Saved entries:
■ ■ ■

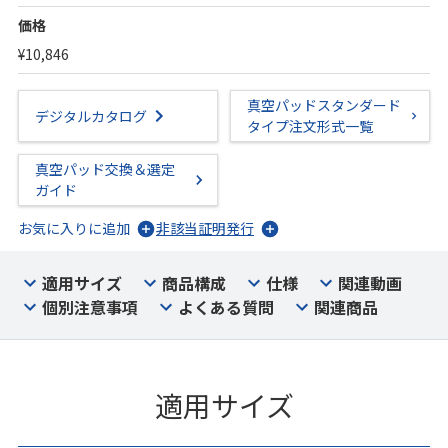
価格
¥10,846
真空パッドスタンダード
デジタルカタログ
タイプ注文形式一覧
真空パッド交換＆選定
ガイド
お気に入りに追加
非該当証明発行
適用サイズ
商品構成
仕様
関連動画
個別注意事項
よくある質問
関連商品
適用サイズ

■ ■ ■

Your assignment
From the first line to the last, set down the data exactly, without the pictures.

Exercise answer
価格
¥10,846
真空パッドスタンダード
デジタルカタログ
タイプ注文形式一覧
真空パッド交換＆選定
ガイド
お気に入りに追加
非該当証明発行
適用サイズ
商品構成
仕様
関連動画
個別注意事項
よくある質問
関連商品
適用サイズ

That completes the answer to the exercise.